Deshalb war ein zentraler deutscher Staatsgedanke zwar ein Lieblingsgedanke deutscher Könige und Kaiser, denn sie dachten viel darüber nach wie ihre reale Macht als Kaiser stabiler und größer werden konnte, aber Haßobjekt aller Fürsten und Könige, die dem Kaiser (kraft göttlicher Ordnung und Autorität, anders war ein Kaiser sowieso nicht zu ertragen, nicht legitim) unterstellt waren.

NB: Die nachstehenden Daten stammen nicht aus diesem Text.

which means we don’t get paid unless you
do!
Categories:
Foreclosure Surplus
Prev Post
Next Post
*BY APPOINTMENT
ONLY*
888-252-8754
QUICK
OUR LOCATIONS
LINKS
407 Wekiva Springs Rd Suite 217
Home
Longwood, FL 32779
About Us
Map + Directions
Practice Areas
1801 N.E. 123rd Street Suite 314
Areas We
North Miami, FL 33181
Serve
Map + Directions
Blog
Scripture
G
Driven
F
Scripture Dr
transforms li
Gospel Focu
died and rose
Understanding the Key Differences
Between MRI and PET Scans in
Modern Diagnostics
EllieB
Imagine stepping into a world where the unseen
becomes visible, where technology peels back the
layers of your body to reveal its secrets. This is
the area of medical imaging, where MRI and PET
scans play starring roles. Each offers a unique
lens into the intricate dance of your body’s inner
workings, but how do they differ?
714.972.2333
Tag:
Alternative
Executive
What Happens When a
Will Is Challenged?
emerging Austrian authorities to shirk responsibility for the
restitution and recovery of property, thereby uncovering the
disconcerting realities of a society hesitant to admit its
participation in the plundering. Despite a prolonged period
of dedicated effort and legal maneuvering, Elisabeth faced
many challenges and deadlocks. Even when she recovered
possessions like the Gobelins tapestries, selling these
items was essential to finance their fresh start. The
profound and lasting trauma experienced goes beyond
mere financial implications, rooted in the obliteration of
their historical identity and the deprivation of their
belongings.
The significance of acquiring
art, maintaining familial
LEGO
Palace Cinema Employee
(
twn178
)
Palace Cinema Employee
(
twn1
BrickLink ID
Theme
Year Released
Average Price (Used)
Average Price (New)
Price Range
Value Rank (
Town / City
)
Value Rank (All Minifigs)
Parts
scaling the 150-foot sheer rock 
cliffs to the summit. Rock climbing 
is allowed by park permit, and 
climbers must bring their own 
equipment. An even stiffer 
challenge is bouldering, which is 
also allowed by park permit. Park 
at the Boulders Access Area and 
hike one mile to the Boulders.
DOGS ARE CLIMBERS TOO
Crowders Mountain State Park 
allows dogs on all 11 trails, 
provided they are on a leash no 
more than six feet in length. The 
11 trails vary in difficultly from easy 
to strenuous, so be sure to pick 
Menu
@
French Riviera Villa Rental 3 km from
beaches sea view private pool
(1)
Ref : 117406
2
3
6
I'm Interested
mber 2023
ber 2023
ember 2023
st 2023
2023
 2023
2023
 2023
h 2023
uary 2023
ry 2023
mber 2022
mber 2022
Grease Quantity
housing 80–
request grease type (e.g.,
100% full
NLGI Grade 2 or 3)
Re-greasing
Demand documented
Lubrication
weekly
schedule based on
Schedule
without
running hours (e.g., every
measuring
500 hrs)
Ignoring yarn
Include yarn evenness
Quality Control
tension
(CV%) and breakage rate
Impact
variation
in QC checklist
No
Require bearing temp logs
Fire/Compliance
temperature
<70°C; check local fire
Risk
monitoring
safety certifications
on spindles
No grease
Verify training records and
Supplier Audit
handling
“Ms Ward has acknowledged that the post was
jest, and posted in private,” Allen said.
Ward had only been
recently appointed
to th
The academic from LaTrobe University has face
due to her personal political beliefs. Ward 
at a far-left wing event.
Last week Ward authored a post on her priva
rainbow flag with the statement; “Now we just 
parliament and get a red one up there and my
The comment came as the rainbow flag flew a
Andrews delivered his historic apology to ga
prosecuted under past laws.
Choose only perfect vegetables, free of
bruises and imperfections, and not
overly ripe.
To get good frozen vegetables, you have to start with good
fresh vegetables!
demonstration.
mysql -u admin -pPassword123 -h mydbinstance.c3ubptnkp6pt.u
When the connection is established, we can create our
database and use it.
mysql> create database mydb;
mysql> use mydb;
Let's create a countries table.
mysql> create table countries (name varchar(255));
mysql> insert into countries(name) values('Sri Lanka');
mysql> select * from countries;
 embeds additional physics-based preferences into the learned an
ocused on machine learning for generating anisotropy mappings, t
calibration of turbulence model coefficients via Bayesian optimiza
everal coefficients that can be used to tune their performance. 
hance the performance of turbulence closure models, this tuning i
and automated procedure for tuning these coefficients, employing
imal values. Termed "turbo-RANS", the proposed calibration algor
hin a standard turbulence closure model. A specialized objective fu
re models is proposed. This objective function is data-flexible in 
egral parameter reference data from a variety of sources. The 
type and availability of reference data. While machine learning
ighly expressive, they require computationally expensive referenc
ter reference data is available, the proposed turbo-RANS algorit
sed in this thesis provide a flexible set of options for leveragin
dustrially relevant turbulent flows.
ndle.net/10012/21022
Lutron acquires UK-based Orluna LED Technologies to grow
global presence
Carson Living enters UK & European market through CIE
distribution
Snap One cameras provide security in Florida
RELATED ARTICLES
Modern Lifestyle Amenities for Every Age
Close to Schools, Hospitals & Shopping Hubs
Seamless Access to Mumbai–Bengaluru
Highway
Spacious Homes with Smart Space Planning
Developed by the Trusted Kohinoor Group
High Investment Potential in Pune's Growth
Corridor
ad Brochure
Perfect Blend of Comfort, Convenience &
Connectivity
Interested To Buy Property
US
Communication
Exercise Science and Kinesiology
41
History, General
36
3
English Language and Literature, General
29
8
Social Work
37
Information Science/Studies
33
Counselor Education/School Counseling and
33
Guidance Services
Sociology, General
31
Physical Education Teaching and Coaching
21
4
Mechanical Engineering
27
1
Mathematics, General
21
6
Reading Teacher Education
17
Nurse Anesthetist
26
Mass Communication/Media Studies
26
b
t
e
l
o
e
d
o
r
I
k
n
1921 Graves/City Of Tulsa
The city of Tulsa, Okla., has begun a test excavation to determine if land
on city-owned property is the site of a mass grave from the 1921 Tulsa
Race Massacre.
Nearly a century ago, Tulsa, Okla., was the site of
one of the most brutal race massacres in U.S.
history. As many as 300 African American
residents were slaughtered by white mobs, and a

Den Weg dazu ebnete erst die allmählich gewirkte Entmachtung der Fürsten, die in Deutschland erst spät geschah, ja durch Napoleon erst ganz real erfahren wurde. Noch dazu hatte Friedrich II. (der Staufer), um seine Italienpolitik zu retten den deutschen Fürsten und Königen enorme Privilegien zugestanden, um sich ihre Unterstützung gegen die vielen Stadtstaaten in Italien zu sichern (und insofern auch gegen den Papst).

Friedrich hatte zwar einen Zentralstaat in Italien eingerichtet (und sich dabei die Feindschaft des Papstes samt Aufwertung der Rolle der Franzosen als päpstliche Schutzmacht zugezogen), aber dieselbe Idee für Deutschland nie verfolgt, dort war es auch zu mühsam. Zu fest, zu eigen waren die Völker und ihre Identitäten. Friedrich II. (der Staufer) hat also Deutschland nie als Staat sondern als Ensemble zahlreicher Staaten aufgefaßt. Und sein Kaiserreich war kein "deutsches Reich", sondern das römische, universale, die Erde umspannende.